§ **REQUIREMENT**
Copy out every line of the entries below word for word, changing nothing.

* * * * * * * * *

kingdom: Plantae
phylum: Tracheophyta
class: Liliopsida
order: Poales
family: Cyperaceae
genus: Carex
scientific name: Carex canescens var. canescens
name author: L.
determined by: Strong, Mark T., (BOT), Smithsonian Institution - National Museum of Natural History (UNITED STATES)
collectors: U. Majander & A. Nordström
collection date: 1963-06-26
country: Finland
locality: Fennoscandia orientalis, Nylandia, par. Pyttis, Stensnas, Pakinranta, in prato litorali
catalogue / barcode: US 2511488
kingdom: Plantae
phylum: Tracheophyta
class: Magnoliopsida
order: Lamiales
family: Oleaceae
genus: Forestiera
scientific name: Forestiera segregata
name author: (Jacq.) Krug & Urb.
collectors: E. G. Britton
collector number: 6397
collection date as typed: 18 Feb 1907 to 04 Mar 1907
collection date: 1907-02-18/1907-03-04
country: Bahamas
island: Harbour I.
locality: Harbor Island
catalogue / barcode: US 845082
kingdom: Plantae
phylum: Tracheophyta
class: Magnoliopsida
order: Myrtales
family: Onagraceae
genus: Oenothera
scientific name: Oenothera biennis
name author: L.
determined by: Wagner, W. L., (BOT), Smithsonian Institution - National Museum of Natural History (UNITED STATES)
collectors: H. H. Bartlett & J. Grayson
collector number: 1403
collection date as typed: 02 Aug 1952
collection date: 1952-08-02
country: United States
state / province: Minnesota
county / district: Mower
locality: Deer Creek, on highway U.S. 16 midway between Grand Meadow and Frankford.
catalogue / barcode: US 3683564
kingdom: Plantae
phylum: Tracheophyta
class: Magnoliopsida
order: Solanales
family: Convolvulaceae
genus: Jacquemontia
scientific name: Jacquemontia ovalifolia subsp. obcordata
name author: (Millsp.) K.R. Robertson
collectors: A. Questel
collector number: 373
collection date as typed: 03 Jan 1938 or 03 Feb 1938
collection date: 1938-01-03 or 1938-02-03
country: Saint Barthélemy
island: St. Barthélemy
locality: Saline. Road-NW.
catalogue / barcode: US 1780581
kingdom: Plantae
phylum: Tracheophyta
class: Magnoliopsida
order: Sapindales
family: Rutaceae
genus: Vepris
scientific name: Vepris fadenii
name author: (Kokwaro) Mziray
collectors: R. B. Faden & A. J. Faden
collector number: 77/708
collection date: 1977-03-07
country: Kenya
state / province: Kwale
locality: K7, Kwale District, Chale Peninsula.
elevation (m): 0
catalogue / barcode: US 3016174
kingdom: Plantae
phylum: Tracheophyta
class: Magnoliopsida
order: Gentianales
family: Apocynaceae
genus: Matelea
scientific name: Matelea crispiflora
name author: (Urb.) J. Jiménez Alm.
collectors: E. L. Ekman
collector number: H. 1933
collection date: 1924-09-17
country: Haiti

* * * * * * * * *

§ **EXERCISE RESPONSE**
kingdom: Plantae
phylum: Tracheophyta
class: Liliopsida
order: Poales
family: Cyperaceae
genus: Carex
scientific name: Carex canescens var. canescens
name author: L.
determined by: Strong, Mark T., (BOT), Smithsonian Institution - National Museum of Natural History (UNITED STATES)
collectors: U. Majander & A. Nordström
collection date: 1963-06-26
country: Finland
locality: Fennoscandia orientalis, Nylandia, par. Pyttis, Stensnas, Pakinranta, in prato litorali
catalogue / barcode: US 2511488
kingdom: Plantae
phylum: Tracheophyta
class: Magnoliopsida
order: Lamiales
family: Oleaceae
genus: Forestiera
scientific name: Forestiera segregata
name author: (Jacq.) Krug & Urb.
collectors: E. G. Britton
collector number: 6397
collection date as typed: 18 Feb 1907 to 04 Mar 1907
collection date: 1907-02-18/1907-03-04
country: Bahamas
island: Harbour I.
locality: Harbor Island
catalogue / barcode: US 845082
kingdom: Plantae
phylum: Tracheophyta
class: Magnoliopsida
order: Myrtales
family: Onagraceae
genus: Oenothera
scientific name: Oenothera biennis
name author: L.
determined by: Wagner, W. L., (BOT), Smithsonian Institution - National Museum of Natural History (UNITED STATES)
collectors: H. H. Bartlett & J. Grayson
collector number: 1403
collection date as typed: 02 Aug 1952
collection date: 1952-08-02
country: United States
state / province: Minnesota
county / district: Mower
locality: Deer Creek, on highway U.S. 16 midway between Grand Meadow and Frankford.
catalogue / barcode: US 3683564
kingdom: Plantae
phylum: Tracheophyta
class: Magnoliopsida
order: Solanales
family: Convolvulaceae
genus: Jacquemontia
scientific name: Jacquemontia ovalifolia subsp. obcordata
name author: (Millsp.) K.R. Robertson
collectors: A. Questel
collector number: 373
collection date as typed: 03 Jan 1938 or 03 Feb 1938
collection date: 1938-01-03 or 1938-02-03
country: Saint Barthélemy
island: St. Barthélemy
locality: Saline. Road-NW.
catalogue / barcode: US 1780581
kingdom: Plantae
phylum: Tracheophyta
class: Magnoliopsida
order: Sapindales
family: Rutaceae
genus: Vepris
scientific name: Vepris fadenii
name author: (Kokwaro) Mziray
collectors: R. B. Faden & A. J. Faden
collector number: 77/708
collection date: 1977-03-07
country: Kenya
state / province: Kwale
locality: K7, Kwale District, Chale Peninsula.
elevation (m): 0
catalogue / barcode: US 3016174
kingdom: Plantae
phylum: Tracheophyta
class: Magnoliopsida
order: Gentianales
family: Apocynaceae
genus: Matelea
scientific name: Matelea crispiflora
name author: (Urb.) J. Jiménez Alm.
collectors: E. L. Ekman
collector number: H. 1933
collection date: 1924-09-17
country: Haiti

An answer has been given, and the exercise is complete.